By Kevin Werner, News Staff
Nearly 2,000 of U.S. Steel’s pensioners are living on the mountain concerned that they could be left with little to no benefits if the company decides to leave Canada by 2016.
“We are concerned,” said Ward 7 councillor Scott Duvall, chair of the city’s steel sub-committee. “At the end of 2015 this could all end.”
An unprecedented economic impact study, produced by city staff, and presented to the sub-committee at the June 27 meeting, revealed that of the 5,158 retired steelworkers from U.S. Steel, 1,934 live in wards 6, 7, and 8. Another 1,357 retirees live in Stoney Creek, or parts of east Hamilton in wards 5, 9 and 10.
If those retirees lose, in a worst case scenario as Steelworkers local union 1005 present Rolf Gerstenberger said would mean about 40 per cent of their pensions and benefits, the Stoney Creek and mountain areas could be hard hit economically.
“It’s not a surprise to me (the mountain) has a lot of retired steelworkers,” said Duvall, who is a former steelworker himself. “But I didn’t know (the numbers) were that high.”
The economic study had been requested by the steel sub-committee in March to better understand the financial hit the city would take if U.S. Steel closed its Burlington plant. If the company would leave the city right now, Hamilton would lose nearly $22 million in tax revenues and pension benefits, according to the study.
The Ontario Pension Benefits Guarantee Fund, governed by the Ontario Pension Benefits Act, would guarantee pension benefits of Ontario members under single-employer defined benefit plan up to $1,000 per month for members. The study showed the per capita annual pension for the Hamilton retirees is just over $16,200.
“It is not shocking to us,” said Gerstenberger, who attended the committee meeting. “If you lost 40 per cent (of your pension) you don’t need to have a study to show it’s not good.”
If those retirees lose any portion of their pension, the economic study revealed, they would suffer economic hardship, mental and physical difficulties, and have housing issues.
“The impact felt by retirees will also be felt by their communities,” stated the report.
“It’s about the pensions, but on an ongoing basis (the impact on) the higher taxes on households” that would happen if U.S. Steel leaves, said Duvall.
Politicians asked for the report to prepare the city for what could happen in 2016. On Dec. 31, 2015, the agreement between U.S. Steel and the federal government will expire, which has kept the American-based company in the country operating Canadian plants. The agreement will also see the end of a special pension funding deal with the province. The fear from union members is U.S. Steel will relocate its operations to the United States.

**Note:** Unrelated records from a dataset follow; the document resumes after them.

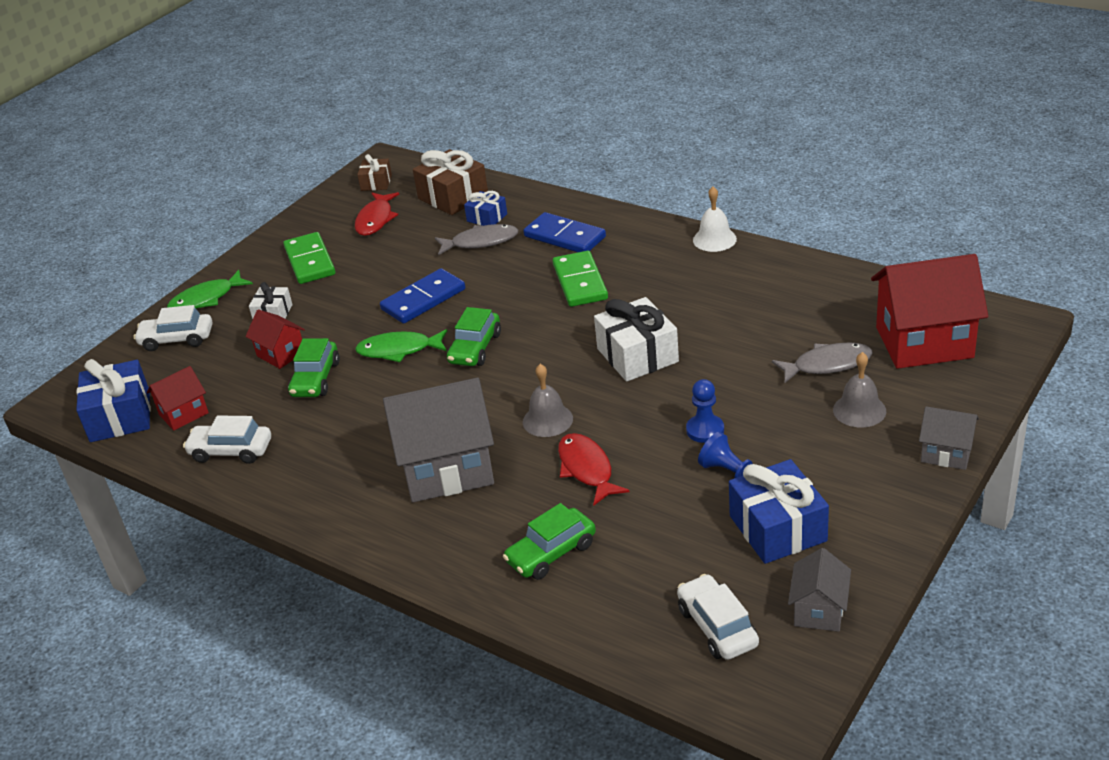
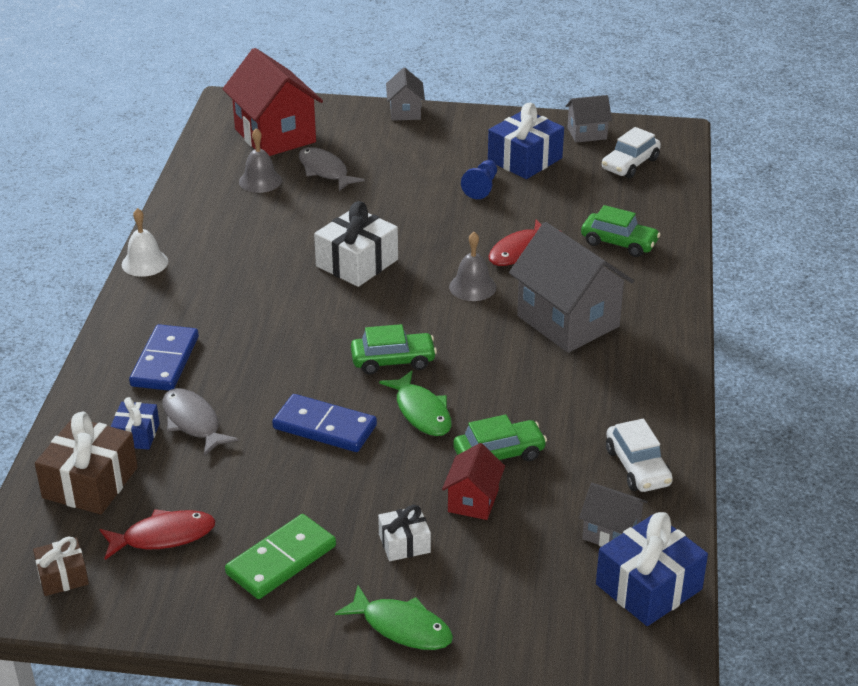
camera: 120 degrees left, 0 degrees up
white car [133,305,212,351] -> none
red house [147,366,209,431] -> grey house [579,483,648,547]
green domino [553,251,608,307] -> none
blue pawn [686,379,724,443] -> none
grey bell [833,352,886,428] -> grey bell moved to [239,128,282,193]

U.S. Steel purchased Stelco in August 2007 for $1.9 billion under an agreement to keep its employee and steel production at a required level. The company failed to do so, forcing the federal government to take the company to court. The legal issue was settled out of court between the government and company, producing what has been called a secret agreement that has yet to be made public.
U.S. Steel officials and federal government representatives have repeatedly ignored requests to talk about the pending deadline from sub-committee members.
U.S. Steel officials sent a letter to council earlier this year stating that speaking at the committee meeting is “not an appropriate venue in which to discuss matters relating to our internal business transformation issues.”
The economic study is expected to form a core piece of information Hamilton officials want to present to federal officials as the future of U.S. Steel and Hamilton nears.
“This is a good analysis of a closing of a business,” said Neil Everson, executive director of the city’s Economic Development department. “It’s not just a Hamilton issue, it’s a regional issue.”
The study, though, is not completed. Further work will be done to incorporate the city’s water revenues from U.S. Steel, the impact of the company’s non-union workers’ salaries, and update the study with the 2013 actuarial reports, expected to be available in July.
But the sub-committee couldn’t formally approve or pass any policy or do anything because it didn’t have quorum. Only chair Duvall, Mayor Bob Bratina and Ward 1 councillor Brian McHattie attended the meeting. Councillors Terry Whitehead, Sam Merulla and Bob Morrow were absent.
“It’s inexcusable we don’t have quorum,” said Bratina, who apologized to the Steelworkers union representatives who turned out for the morning meeting. “This is not right. We can’t give any direction. I’m not very happy. Someone could have waited another half-day to go on a long-weekend vacation.”
Duvall said later an emergency sub-committee meeting could be held during the summer to provide the necessary direction to staff to complete the report, expected in September. He also wants to meet with federal officials, accompanied by Bratina and City Manager Chris Murray to talk about the U.S. Steel situation and present the city’s report to them.